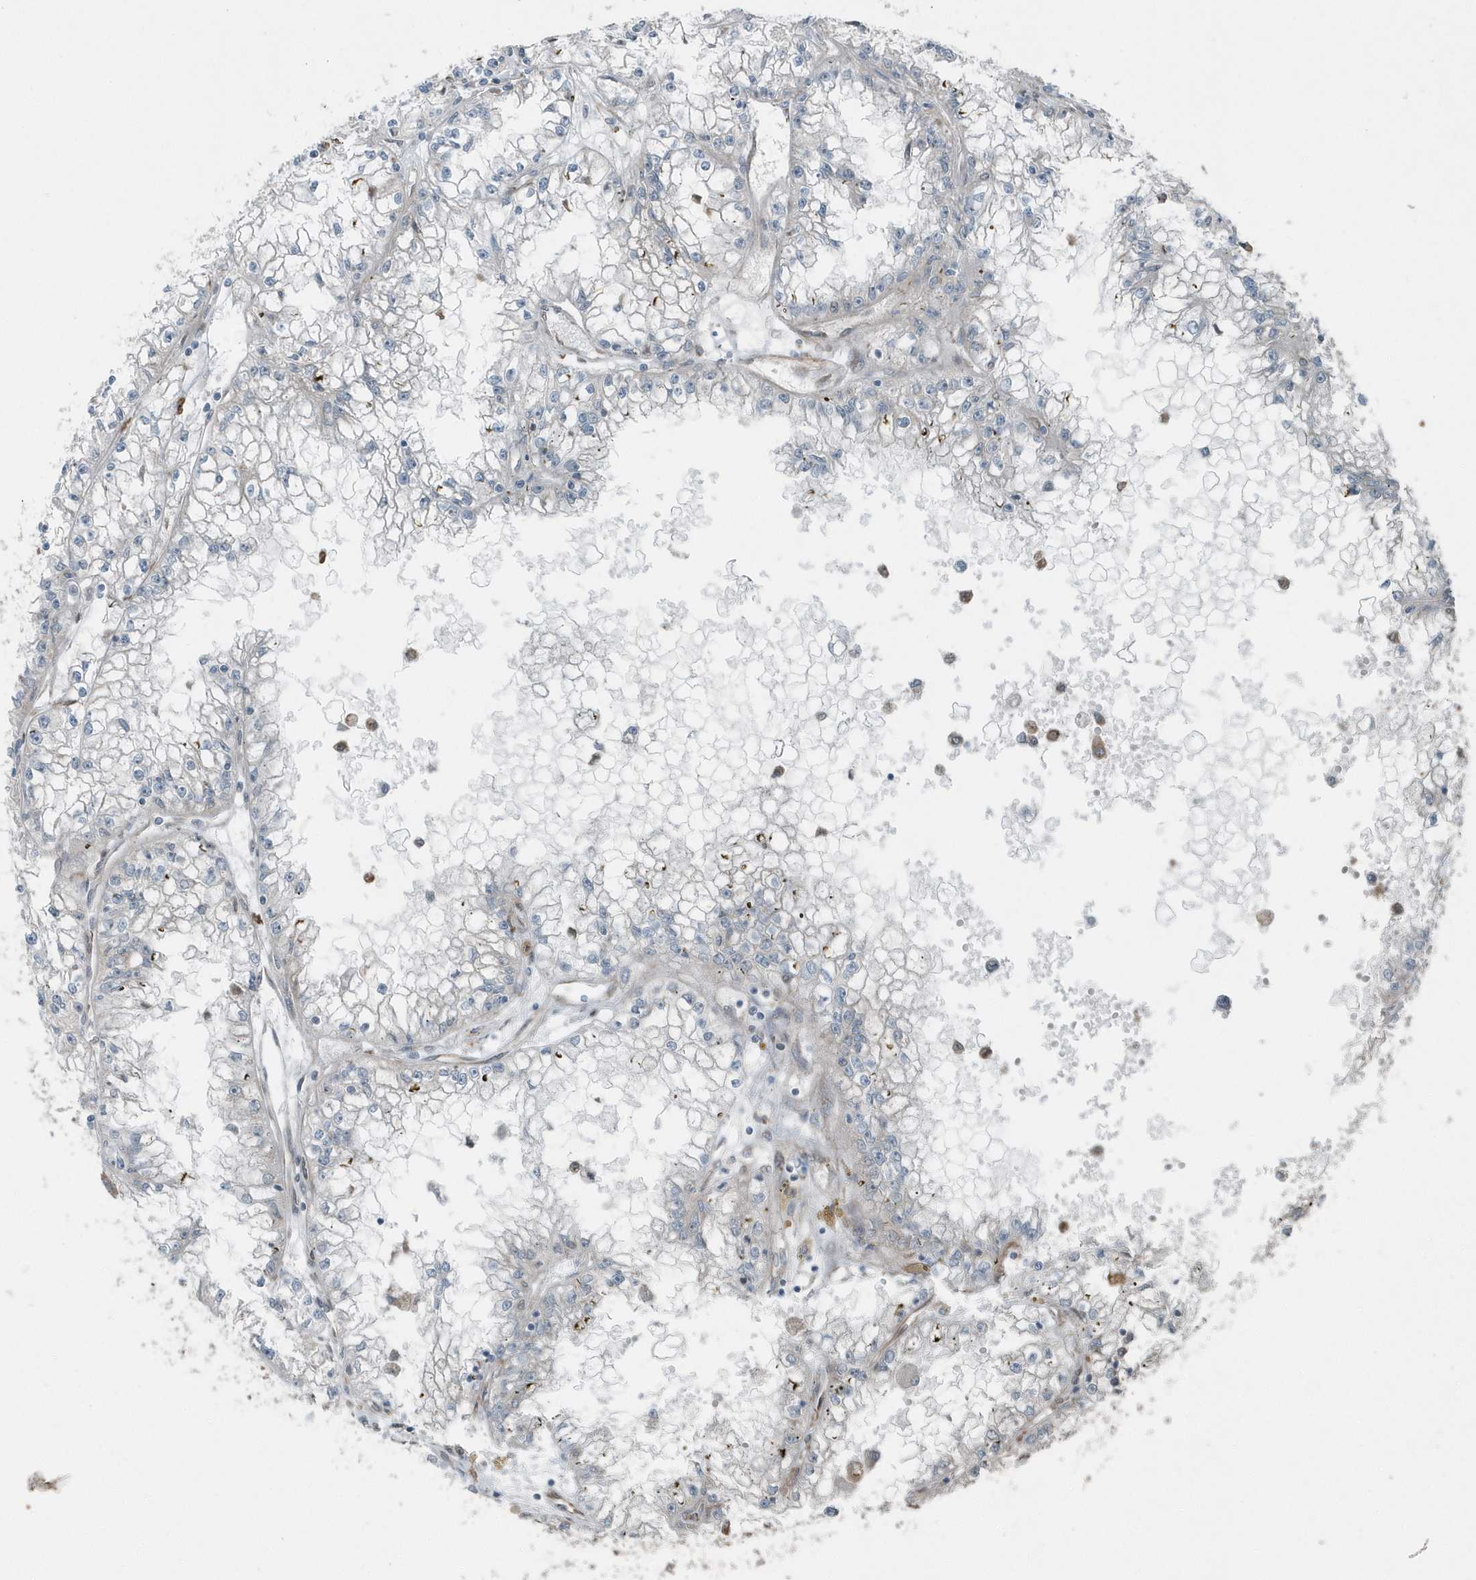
{"staining": {"intensity": "negative", "quantity": "none", "location": "none"}, "tissue": "renal cancer", "cell_type": "Tumor cells", "image_type": "cancer", "snomed": [{"axis": "morphology", "description": "Adenocarcinoma, NOS"}, {"axis": "topography", "description": "Kidney"}], "caption": "A photomicrograph of human renal cancer (adenocarcinoma) is negative for staining in tumor cells.", "gene": "GCC2", "patient": {"sex": "male", "age": 56}}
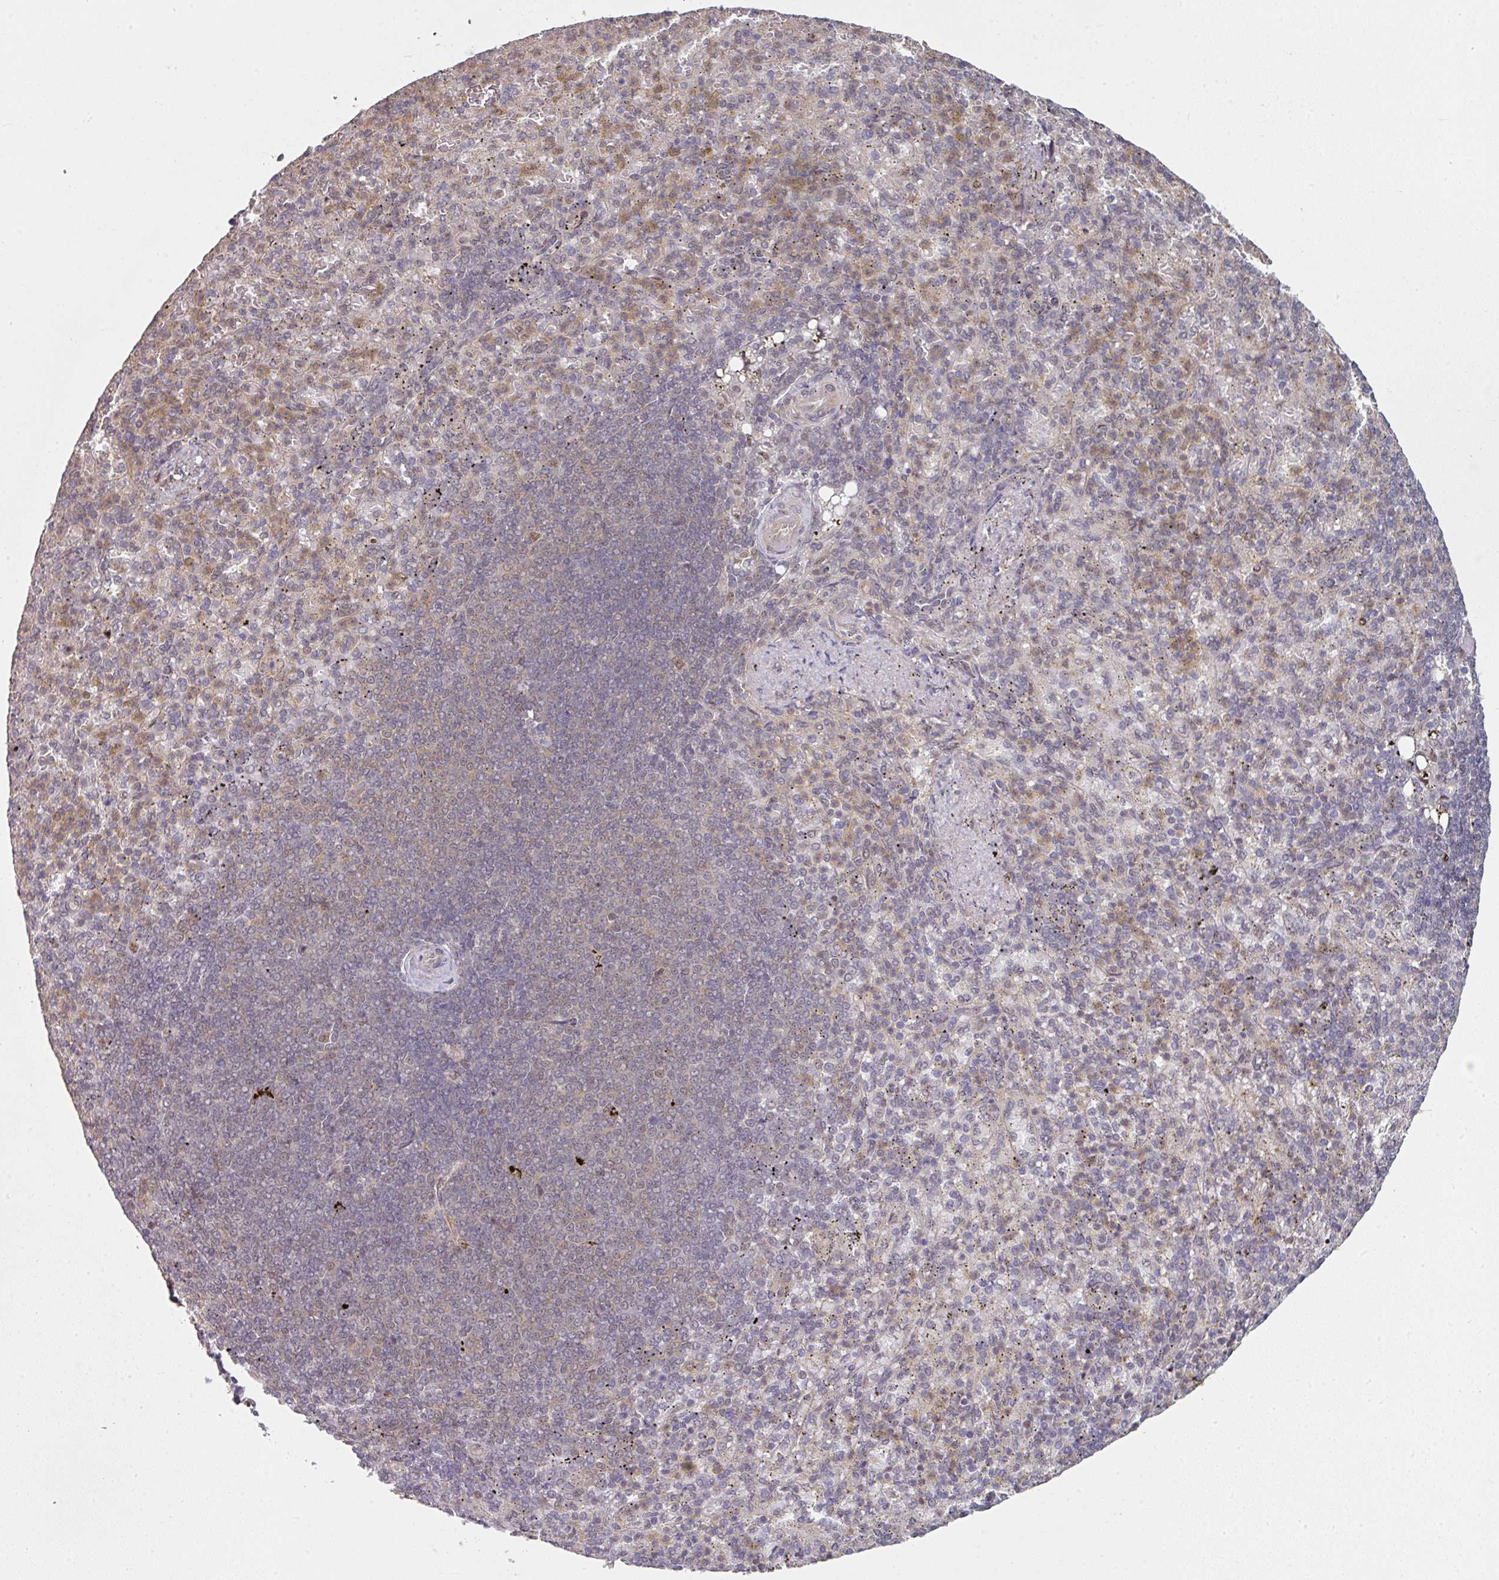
{"staining": {"intensity": "weak", "quantity": "<25%", "location": "cytoplasmic/membranous,nuclear"}, "tissue": "spleen", "cell_type": "Cells in red pulp", "image_type": "normal", "snomed": [{"axis": "morphology", "description": "Normal tissue, NOS"}, {"axis": "topography", "description": "Spleen"}], "caption": "A high-resolution photomicrograph shows immunohistochemistry (IHC) staining of normal spleen, which reveals no significant positivity in cells in red pulp.", "gene": "PSME3IP1", "patient": {"sex": "female", "age": 74}}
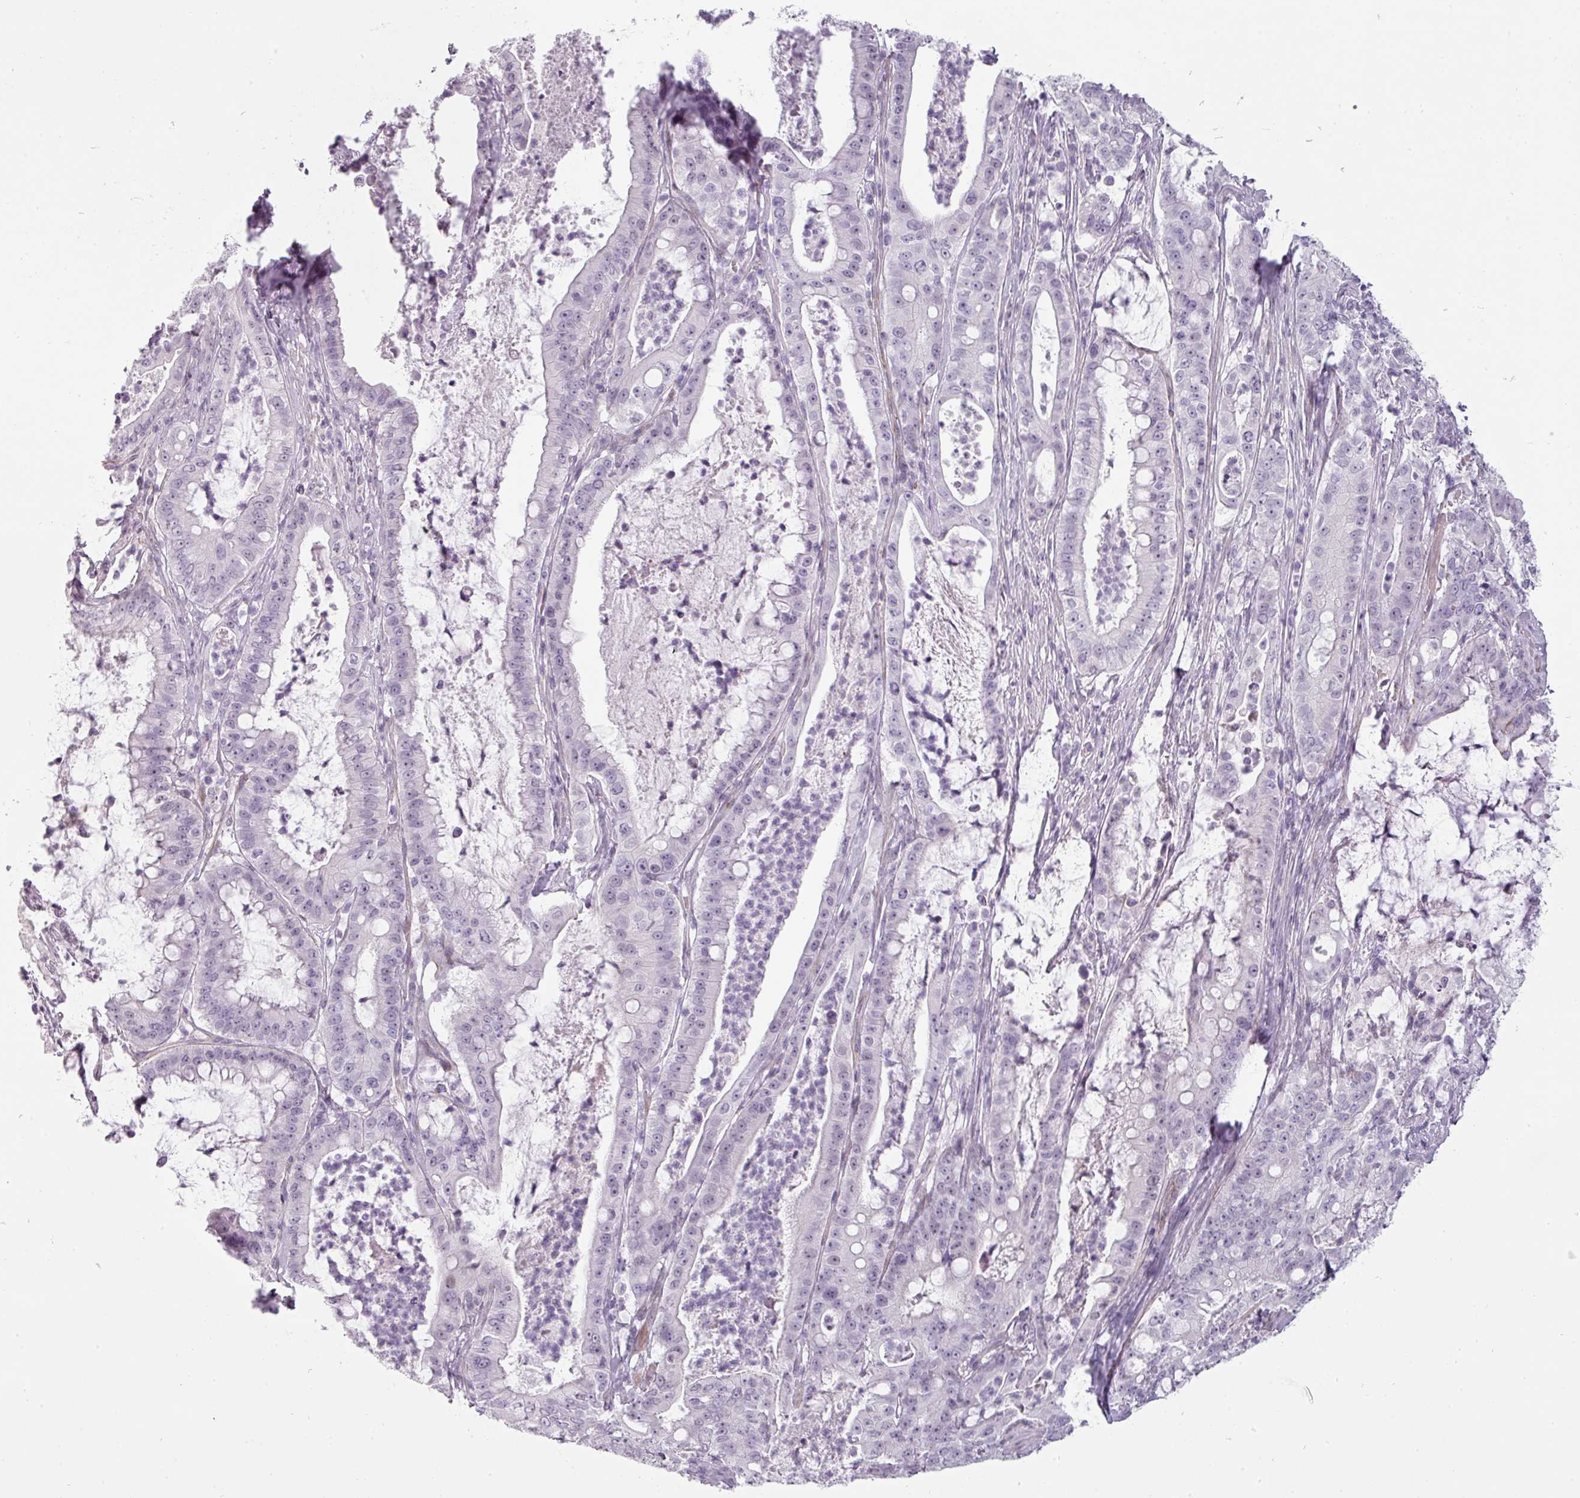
{"staining": {"intensity": "negative", "quantity": "none", "location": "none"}, "tissue": "pancreatic cancer", "cell_type": "Tumor cells", "image_type": "cancer", "snomed": [{"axis": "morphology", "description": "Adenocarcinoma, NOS"}, {"axis": "topography", "description": "Pancreas"}], "caption": "DAB (3,3'-diaminobenzidine) immunohistochemical staining of pancreatic cancer (adenocarcinoma) exhibits no significant staining in tumor cells.", "gene": "CHRDL1", "patient": {"sex": "male", "age": 71}}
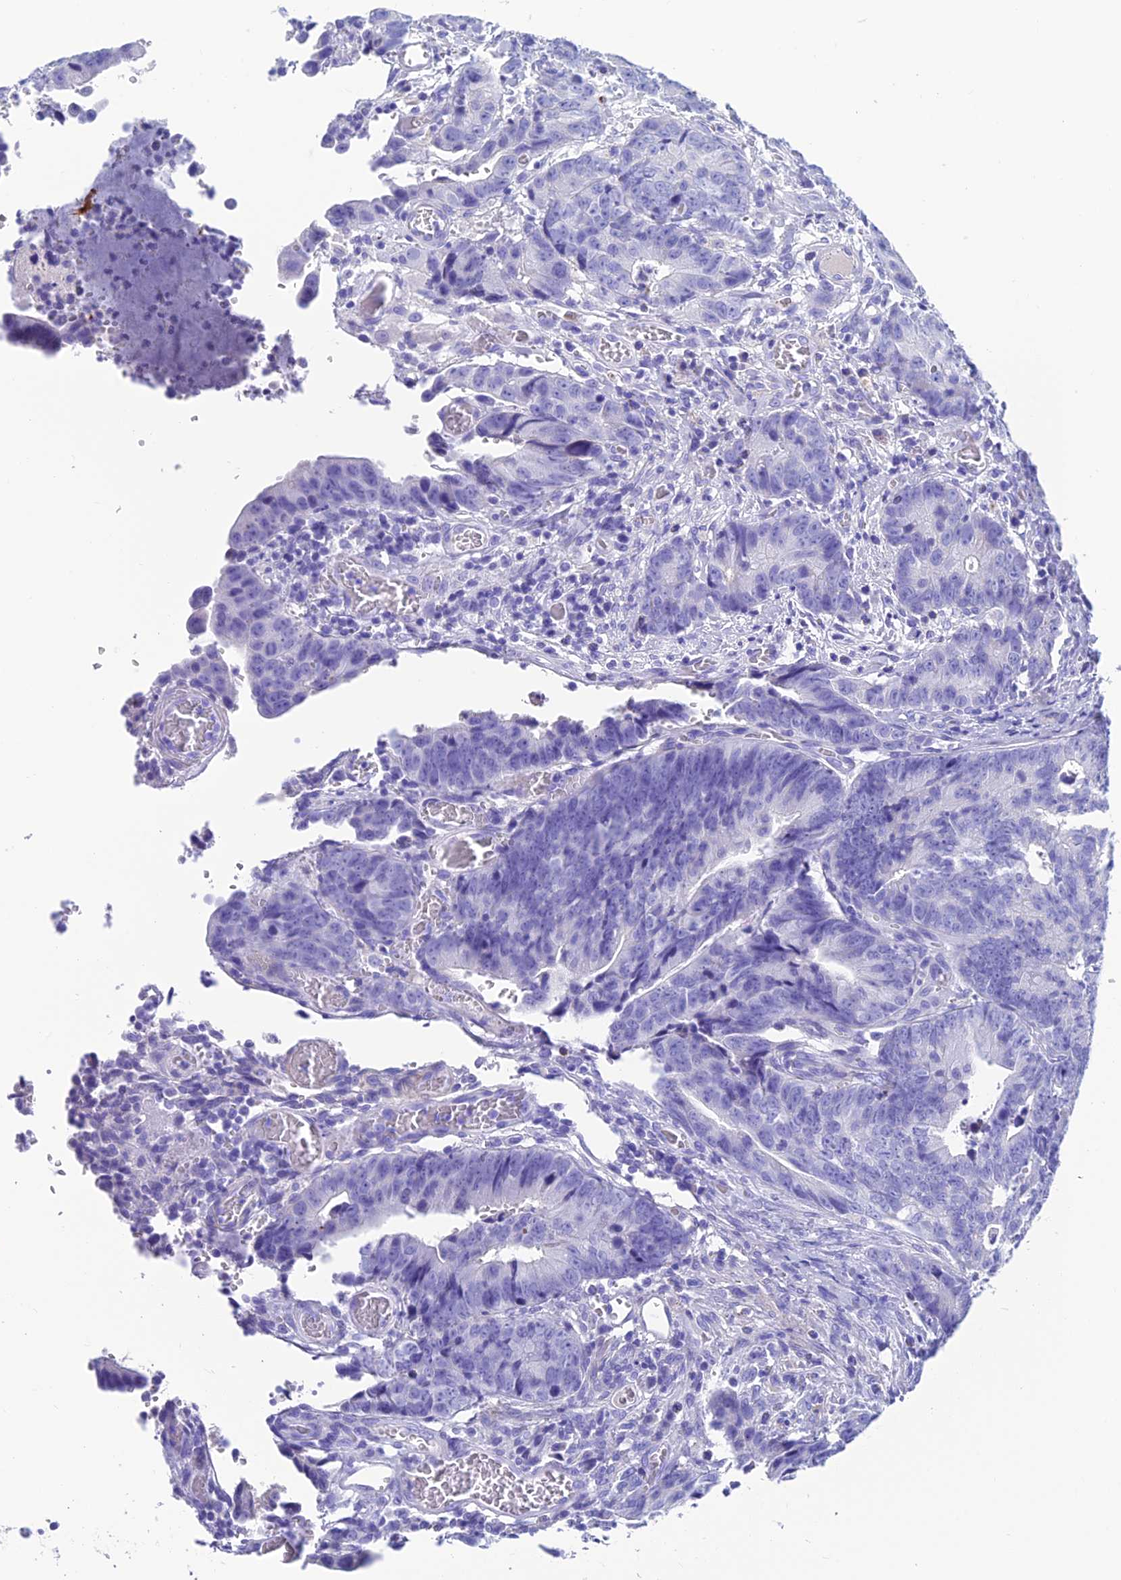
{"staining": {"intensity": "negative", "quantity": "none", "location": "none"}, "tissue": "colorectal cancer", "cell_type": "Tumor cells", "image_type": "cancer", "snomed": [{"axis": "morphology", "description": "Adenocarcinoma, NOS"}, {"axis": "topography", "description": "Colon"}], "caption": "Tumor cells are negative for protein expression in human colorectal adenocarcinoma.", "gene": "GNG11", "patient": {"sex": "female", "age": 57}}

# Exercise instructions
Where pictures occur in the material above, omit them and return everything else exactly.

# Exercise response
{"staining": {"intensity": "negative", "quantity": "none", "location": "none"}, "tissue": "renal cancer", "cell_type": "Tumor cells", "image_type": "cancer", "snomed": [{"axis": "morphology", "description": "Adenocarcinoma, NOS"}, {"axis": "topography", "description": "Kidney"}], "caption": "A photomicrograph of human renal cancer (adenocarcinoma) is negative for staining in tumor cells.", "gene": "GCC2", "patient": {"sex": "male", "age": 56}}
{"staining": {"intensity": "weak", "quantity": "<25%", "location": "cytoplasmic/membranous,nuclear"}, "tissue": "spleen", "cell_type": "Cells in red pulp", "image_type": "normal", "snomed": [{"axis": "morphology", "description": "Normal tissue, NOS"}, {"axis": "topography", "description": "Spleen"}], "caption": "A high-resolution photomicrograph shows immunohistochemistry (IHC) staining of normal spleen, which reveals no significant positivity in cells in red pulp.", "gene": "PSME3IP1", "patient": {"sex": "female", "age": 74}}
{"staining": {"intensity": "negative", "quantity": "none", "location": "none"}, "tissue": "pancreatic cancer", "cell_type": "Tumor cells", "image_type": "cancer", "snomed": [{"axis": "morphology", "description": "Adenocarcinoma, NOS"}, {"axis": "topography", "description": "Pancreas"}], "caption": "DAB (3,3'-diaminobenzidine) immunohistochemical staining of pancreatic cancer (adenocarcinoma) exhibits no significant staining in tumor cells.", "gene": "CHRDL1", "patient": {"sex": "male", "age": 71}}
{"staining": {"intensity": "negative", "quantity": "none", "location": "none"}, "tissue": "colorectal cancer", "cell_type": "Tumor cells", "image_type": "cancer", "snomed": [{"axis": "morphology", "description": "Adenocarcinoma, NOS"}, {"axis": "topography", "description": "Colon"}], "caption": "Tumor cells are negative for protein expression in human colorectal adenocarcinoma.", "gene": "GNG11", "patient": {"sex": "female", "age": 57}}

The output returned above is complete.